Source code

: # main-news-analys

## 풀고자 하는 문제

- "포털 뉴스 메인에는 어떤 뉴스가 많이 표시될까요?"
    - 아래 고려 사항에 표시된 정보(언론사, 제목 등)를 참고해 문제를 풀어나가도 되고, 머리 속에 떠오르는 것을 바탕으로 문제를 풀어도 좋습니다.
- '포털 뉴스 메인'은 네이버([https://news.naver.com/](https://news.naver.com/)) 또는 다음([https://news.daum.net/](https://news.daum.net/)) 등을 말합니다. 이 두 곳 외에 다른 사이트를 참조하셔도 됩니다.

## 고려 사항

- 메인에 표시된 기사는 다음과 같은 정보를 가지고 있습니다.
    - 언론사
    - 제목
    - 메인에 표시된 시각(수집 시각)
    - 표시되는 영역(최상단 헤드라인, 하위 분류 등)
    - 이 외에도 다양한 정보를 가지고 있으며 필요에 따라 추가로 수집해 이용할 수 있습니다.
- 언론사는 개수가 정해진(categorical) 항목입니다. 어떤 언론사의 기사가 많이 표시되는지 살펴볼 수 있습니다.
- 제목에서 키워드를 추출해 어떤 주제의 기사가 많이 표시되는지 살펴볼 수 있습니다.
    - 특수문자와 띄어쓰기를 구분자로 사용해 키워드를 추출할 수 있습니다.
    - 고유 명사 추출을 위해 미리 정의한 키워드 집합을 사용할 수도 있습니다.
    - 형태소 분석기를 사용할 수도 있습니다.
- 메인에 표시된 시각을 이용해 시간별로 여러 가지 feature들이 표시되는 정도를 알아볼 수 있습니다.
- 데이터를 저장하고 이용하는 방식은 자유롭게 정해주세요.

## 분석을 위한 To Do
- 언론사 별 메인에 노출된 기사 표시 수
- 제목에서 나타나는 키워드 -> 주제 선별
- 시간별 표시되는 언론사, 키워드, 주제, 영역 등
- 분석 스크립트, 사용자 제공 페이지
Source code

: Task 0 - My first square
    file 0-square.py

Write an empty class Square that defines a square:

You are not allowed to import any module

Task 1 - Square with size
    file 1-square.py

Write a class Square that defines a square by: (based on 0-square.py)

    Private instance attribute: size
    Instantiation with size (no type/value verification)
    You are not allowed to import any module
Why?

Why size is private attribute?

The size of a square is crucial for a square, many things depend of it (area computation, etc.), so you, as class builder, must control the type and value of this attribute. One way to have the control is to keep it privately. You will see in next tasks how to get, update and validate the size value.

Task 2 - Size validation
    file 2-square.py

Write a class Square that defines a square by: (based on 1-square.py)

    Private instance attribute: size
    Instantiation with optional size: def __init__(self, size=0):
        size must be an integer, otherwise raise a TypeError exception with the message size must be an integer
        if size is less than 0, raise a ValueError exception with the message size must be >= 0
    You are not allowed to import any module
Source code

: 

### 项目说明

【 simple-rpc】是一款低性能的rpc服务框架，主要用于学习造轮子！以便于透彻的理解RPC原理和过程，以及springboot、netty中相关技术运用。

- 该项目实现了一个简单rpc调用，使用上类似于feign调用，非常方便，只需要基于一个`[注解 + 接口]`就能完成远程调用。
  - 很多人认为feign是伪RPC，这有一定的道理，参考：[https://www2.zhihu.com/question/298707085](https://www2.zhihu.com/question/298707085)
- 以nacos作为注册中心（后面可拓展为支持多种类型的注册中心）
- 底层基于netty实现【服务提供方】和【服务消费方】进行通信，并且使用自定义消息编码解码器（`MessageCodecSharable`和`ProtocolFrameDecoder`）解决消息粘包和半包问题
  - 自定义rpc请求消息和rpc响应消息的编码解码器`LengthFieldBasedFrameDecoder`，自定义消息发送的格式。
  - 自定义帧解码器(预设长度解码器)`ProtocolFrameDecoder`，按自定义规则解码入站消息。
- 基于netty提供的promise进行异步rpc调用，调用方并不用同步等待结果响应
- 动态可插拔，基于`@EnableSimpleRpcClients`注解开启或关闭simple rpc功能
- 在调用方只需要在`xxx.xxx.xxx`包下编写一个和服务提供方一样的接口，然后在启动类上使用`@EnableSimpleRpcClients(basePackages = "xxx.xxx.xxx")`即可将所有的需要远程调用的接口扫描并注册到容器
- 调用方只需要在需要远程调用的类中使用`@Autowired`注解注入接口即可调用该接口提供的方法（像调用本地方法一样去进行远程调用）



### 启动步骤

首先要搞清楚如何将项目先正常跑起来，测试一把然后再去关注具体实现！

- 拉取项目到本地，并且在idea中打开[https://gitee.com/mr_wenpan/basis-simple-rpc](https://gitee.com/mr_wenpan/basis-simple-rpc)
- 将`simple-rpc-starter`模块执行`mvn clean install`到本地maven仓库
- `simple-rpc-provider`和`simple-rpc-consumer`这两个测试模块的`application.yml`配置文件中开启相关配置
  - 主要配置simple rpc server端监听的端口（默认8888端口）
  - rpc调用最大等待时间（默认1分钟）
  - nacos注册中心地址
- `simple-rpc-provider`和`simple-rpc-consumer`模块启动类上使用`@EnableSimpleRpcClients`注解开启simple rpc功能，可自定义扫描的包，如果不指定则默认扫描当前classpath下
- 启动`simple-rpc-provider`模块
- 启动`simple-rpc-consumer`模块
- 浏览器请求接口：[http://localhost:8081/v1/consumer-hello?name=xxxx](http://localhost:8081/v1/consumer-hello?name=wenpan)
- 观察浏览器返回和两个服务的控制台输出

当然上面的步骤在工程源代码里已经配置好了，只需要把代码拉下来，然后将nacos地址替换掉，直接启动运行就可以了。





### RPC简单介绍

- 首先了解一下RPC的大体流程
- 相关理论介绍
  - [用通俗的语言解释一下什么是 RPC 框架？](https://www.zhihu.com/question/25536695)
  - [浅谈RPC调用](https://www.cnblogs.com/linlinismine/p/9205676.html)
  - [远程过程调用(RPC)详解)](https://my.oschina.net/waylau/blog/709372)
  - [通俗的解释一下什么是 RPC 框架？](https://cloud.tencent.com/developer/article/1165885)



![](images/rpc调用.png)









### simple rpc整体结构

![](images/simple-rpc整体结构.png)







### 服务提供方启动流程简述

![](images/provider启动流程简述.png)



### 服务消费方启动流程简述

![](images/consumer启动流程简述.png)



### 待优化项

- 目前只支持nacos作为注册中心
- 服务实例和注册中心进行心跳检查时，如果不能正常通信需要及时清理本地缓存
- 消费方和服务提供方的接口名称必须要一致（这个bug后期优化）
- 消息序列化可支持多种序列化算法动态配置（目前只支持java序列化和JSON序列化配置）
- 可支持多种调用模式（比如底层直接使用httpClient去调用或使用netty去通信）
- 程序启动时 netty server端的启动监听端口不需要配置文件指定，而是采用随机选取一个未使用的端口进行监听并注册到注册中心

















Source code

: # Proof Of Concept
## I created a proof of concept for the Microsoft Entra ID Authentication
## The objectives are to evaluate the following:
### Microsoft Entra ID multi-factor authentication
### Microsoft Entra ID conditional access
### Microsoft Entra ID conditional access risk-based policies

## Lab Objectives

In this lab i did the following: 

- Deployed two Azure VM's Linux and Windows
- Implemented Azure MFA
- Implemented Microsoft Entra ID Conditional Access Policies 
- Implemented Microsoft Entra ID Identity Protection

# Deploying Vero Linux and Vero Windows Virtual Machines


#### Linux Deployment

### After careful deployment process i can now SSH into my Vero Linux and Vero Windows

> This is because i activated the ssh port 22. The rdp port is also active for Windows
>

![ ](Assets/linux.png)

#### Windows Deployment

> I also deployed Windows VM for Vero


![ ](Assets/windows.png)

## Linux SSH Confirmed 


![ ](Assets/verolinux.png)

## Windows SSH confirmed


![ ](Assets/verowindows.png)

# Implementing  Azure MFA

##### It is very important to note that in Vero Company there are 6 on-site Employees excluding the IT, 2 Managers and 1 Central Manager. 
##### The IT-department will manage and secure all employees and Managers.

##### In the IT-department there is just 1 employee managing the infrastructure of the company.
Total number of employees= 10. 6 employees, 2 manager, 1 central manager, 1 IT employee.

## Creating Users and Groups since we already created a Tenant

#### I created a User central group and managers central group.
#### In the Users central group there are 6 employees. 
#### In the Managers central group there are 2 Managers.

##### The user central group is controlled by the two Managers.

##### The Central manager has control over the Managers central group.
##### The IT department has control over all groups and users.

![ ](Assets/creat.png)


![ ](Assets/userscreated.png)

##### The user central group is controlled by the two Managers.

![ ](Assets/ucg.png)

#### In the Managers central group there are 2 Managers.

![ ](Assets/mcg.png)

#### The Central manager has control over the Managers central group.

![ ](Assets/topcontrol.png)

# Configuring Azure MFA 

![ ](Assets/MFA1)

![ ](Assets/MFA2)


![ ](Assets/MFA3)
┄┄┄┄┄┄┄┄┄┄
__REQUIRED WORK__
Rewrite the part of the records that runs from the start through the line containing "Why size is private attribute?" as a Markdown table with the columns Row and Text, one numbered row per line and blank lines left out.

__WRITTEN ANSWER__
| Row | Text |
|---|---|
| 1 | Source code |
| 2 | : # main-news-analys |
| 3 | ## 풀고자 하는 문제 |
| 4 | - "포털 뉴스 메인에는 어떤 뉴스가 많이 표시될까요?" |
| 5 |     - 아래 고려 사항에 표시된 정보(언론사, 제목 등)를 참고해 문제를 풀어나가도 되고, 머리 속에 떠오르는 것을 바탕으로 문제를 풀어도 좋습니다. |
| 6 | - '포털 뉴스 메인'은 네이버([https://news.naver.com/](https://news.naver.com/)) 또는 다음([https://news.daum.net/](https://news.daum.net/)) 등을 말합니다. 이 두 곳 외에 다른 사이트를 참조하셔도 됩니다. |
| 7 | ## 고려 사항 |
| 8 | - 메인에 표시된 기사는 다음과 같은 정보를 가지고 있습니다. |
| 9 |     - 언론사 |
| 10 |     - 제목 |
| 11 |     - 메인에 표시된 시각(수집 시각) |
| 12 |     - 표시되는 영역(최상단 헤드라인, 하위 분류 등) |
| 13 |     - 이 외에도 다양한 정보를 가지고 있으며 필요에 따라 추가로 수집해 이용할 수 있습니다. |
| 14 | - 언론사는 개수가 정해진(categorical) 항목입니다. 어떤 언론사의 기사가 많이 표시되는지 살펴볼 수 있습니다. |
| 15 | - 제목에서 키워드를 추출해 어떤 주제의 기사가 많이 표시되는지 살펴볼 수 있습니다. |
| 16 |     - 특수문자와 띄어쓰기를 구분자로 사용해 키워드를 추출할 수 있습니다. |
| 17 |     - 고유 명사 추출을 위해 미리 정의한 키워드 집합을 사용할 수도 있습니다. |
| 18 |     - 형태소 분석기를 사용할 수도 있습니다. |
| 19 | - 메인에 표시된 시각을 이용해 시간별로 여러 가지 feature들이 표시되는 정도를 알아볼 수 있습니다. |
| 20 | - 데이터를 저장하고 이용하는 방식은 자유롭게 정해주세요. |
| 21 | ## 분석을 위한 To Do |
| 22 | - 언론사 별 메인에 노출된 기사 표시 수 |
| 23 | - 제목에서 나타나는 키워드 -> 주제 선별 |
| 24 | - 시간별 표시되는 언론사, 키워드, 주제, 영역 등 |
| 25 | - 분석 스크립트, 사용자 제공 페이지 |
| 26 | Source code |
| 27 | : Task 0 - My first square |
| 28 |     file 0-square.py |
| 29 | Write an empty class Square that defines a square: |
| 30 | You are not allowed to import any module |
| 31 | Task 1 - Square with size |
| 32 |     file 1-square.py |
| 33 | Write a class Square that defines a square by: (based on 0-square.py) |
| 34 |     Private instance attribute: size |
| 35 |     Instantiation with size (no type/value verification) |
| 36 |     You are not allowed to import any module |
| 37 | Why? |
| 38 | Why size is private attribute? |